The libraries in charge of implementing this architecture are the Client and the Agent. Clients generate entities within the Agent which will act on behalf of the Clients on a DDS network.

This usage, as you can see, resembles the one used by rosserial, but they have subtle differences in their implementations which we will expose in this article.

Micro XRCE-DDS vs rosserial

Now that we have a basic understanding of rosserial and Micro XRCE-DDS we will provide a comparison between them.

Micro XRCE-DDS over Serial Transport

Micro XRCE-DDS, when communicating over serial transports (it allows communications over other transports such as UDP, TCP …), uses a serial protocol with a predefined format.

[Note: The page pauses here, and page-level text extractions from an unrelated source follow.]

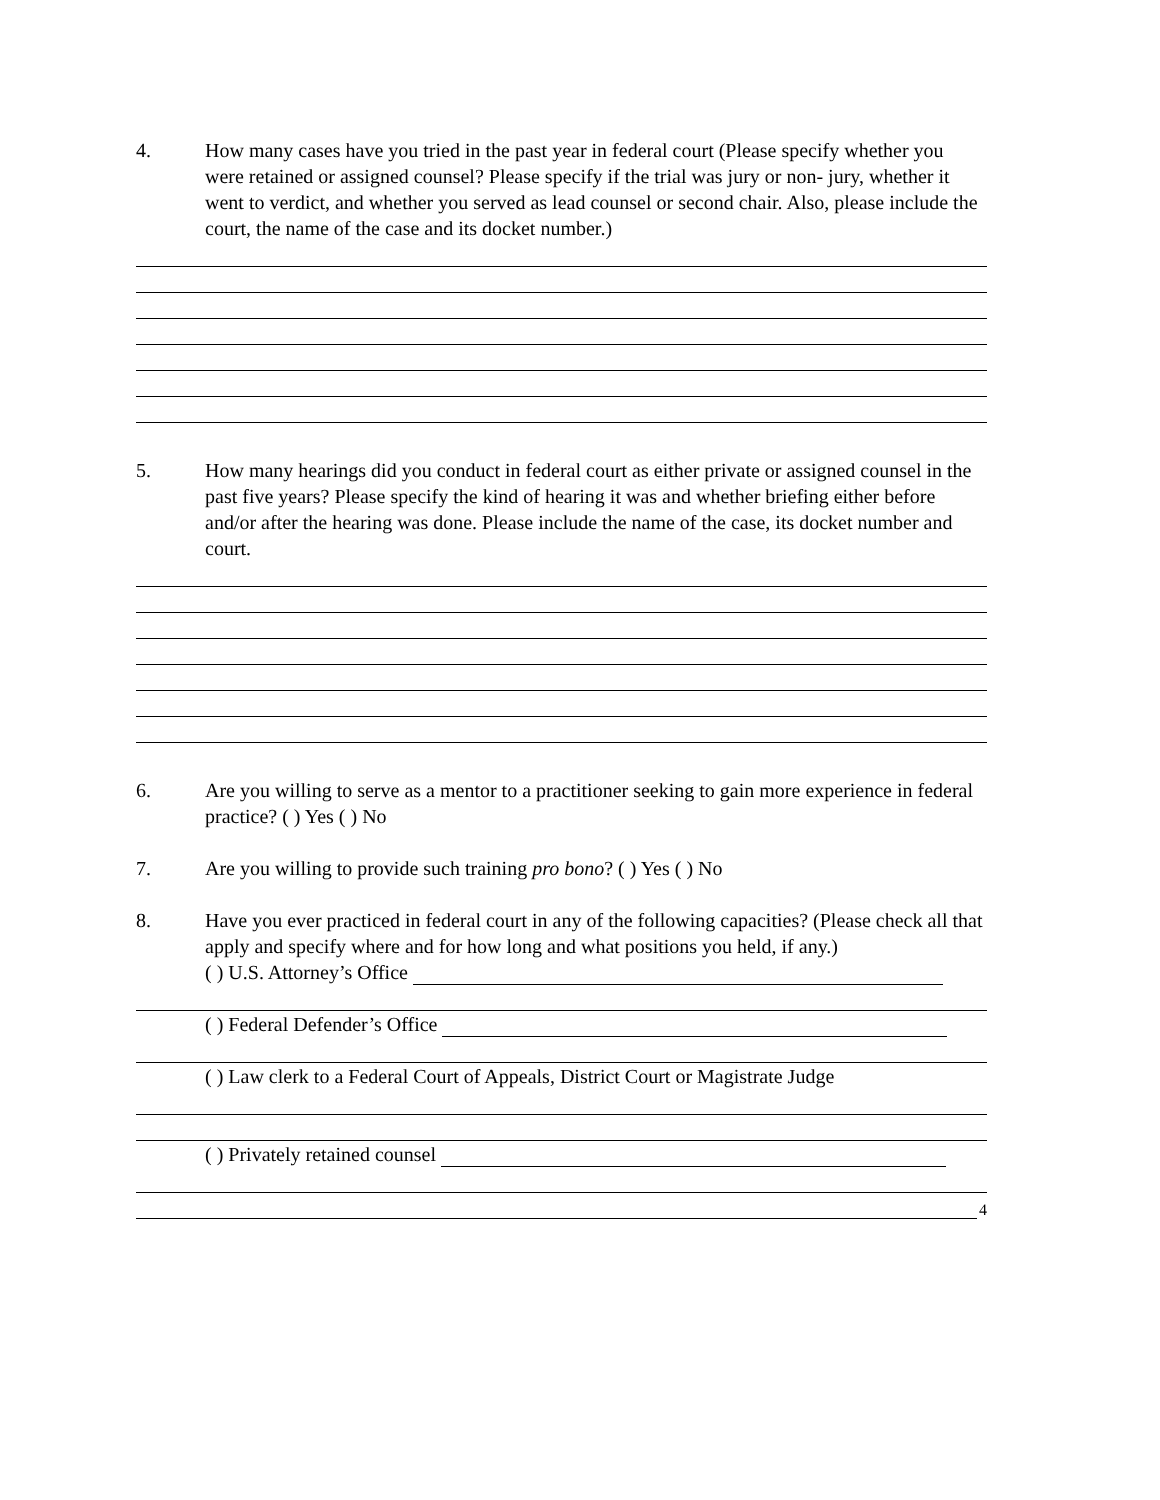4. How many cases have you tried in the past year in federal court (Please specify whether you were retained or assigned counsel? Please specify if the trial was jury or non- jury, whether it went to verdict, and whether you served as lead counsel or second chair. Also, please include the court, the name of the case and its docket number.)
5. How many hearings did you conduct in federal court as either private or assigned counsel in the past five years? Please specify the kind of hearing it was and whether briefing either before and/or after the hearing was done. Please include the name of the case, its docket number and court.
6. Are you willing to serve as a mentor to a practitioner seeking to gain more experience in federal practice? ( ) Yes ( ) No
7. Are you willing to provide such training pro bono? ( ) Yes ( ) No
8. Have you ever practiced in federal court in any of the following capacities? (Please check all that apply and specify where and for how long and what positions you held, if any.)
( ) U.S. Attorney’s Office
( ) Federal Defender’s Office
( ) Law clerk to a Federal Court of Appeals, District Court or Magistrate Judge
( ) Privately retained counsel
4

This format is explained in the following frame dissection:

0        8        16       24                40                 X                 X+16
+--------+--------+--------+--------+--------+--------//--------+--------+--------+
| FLAG   |  SADD  |  RADD  |       LEN       |     PAYLOAD      |       CRC       |
+--------+--------+--------+--------+--------+--------//--------|--------+--------+
  • FLAG: synchronization flag (0xFF).
  • SADD: source address.
  • RADD: remote address.
  • LEN: payload length without framing (2 bytes in little-endian).
  • PAYLOAD: serialised message with XRCE headers.
  • CRC: message CRC after stuffing.

This is the message that is serialised on the link layer. This is the message going from an towards the microcontroller thanks to two different operations: publish and subscribe.

rosserial

In contrast, this is the rosserial frame:

0       8       16              32              40      56               X             X+16
+-------+-------+-------+-------+-------+-------+-------+-------//-------+------+------+
| FLAG  | PROT  |      LEN      |      LCRC     | TOPID |     PAYLOAD    |     MCRC    |
+-------+-------+-------+-------+-------+-------+-------+-------//-------|------+------+
  • FLAG: synchronization flag (0xFF).
  • PROT: protocol version.
  • LEN: payload length (2 bytes in little-endian).
  • LCRC: length CRC.
  • TOPID: topic ID.
  • PAYLOAD: serialised message.
  • MCRC: message CRC.

As you can see comparing with the Micro XRCE-DDS serial frame, it uses a completely different frame.

Comparison

The following table, summarises the key aspects of both implmentations:

  Micro XRCE-DDS serial rosserial
API C/C++ C++
integrity HDLC framing none
security CRC-16-CCITT vague CRC (% 256)
memcopy uxr_stream —> serial_buffer —> hardware_buffer serialization_buffer —> hardware_buffer
memory usage uxr_stream + (2 * aux-buffer[42 B]) 2 * serialization_buffer
message size limit uxr_stream size hardware_buffer size
reliability yes no
routing yes no
overhead 7 B + 12 B* 9 B
architecture client-server client-server

* Overhead is divided between framing, 7 B and that added by DDS-XRCE protocol 12 B.

As exposed in this table, Micro XRCE-DDS serial increases the number of memory operations but reduces in a great way the memory required for serial communications as it does not require that the hardware buffer has the same size as the serialisation buffer. This use of buffers reduces memory usage. Also, Micro XRCE-DDS serial provides routing and reliability capabilities in contrast with rosserial. The DDS-XRCE protocol embraces standards for some of its parts, like the usage of standard CRC or a standard framing.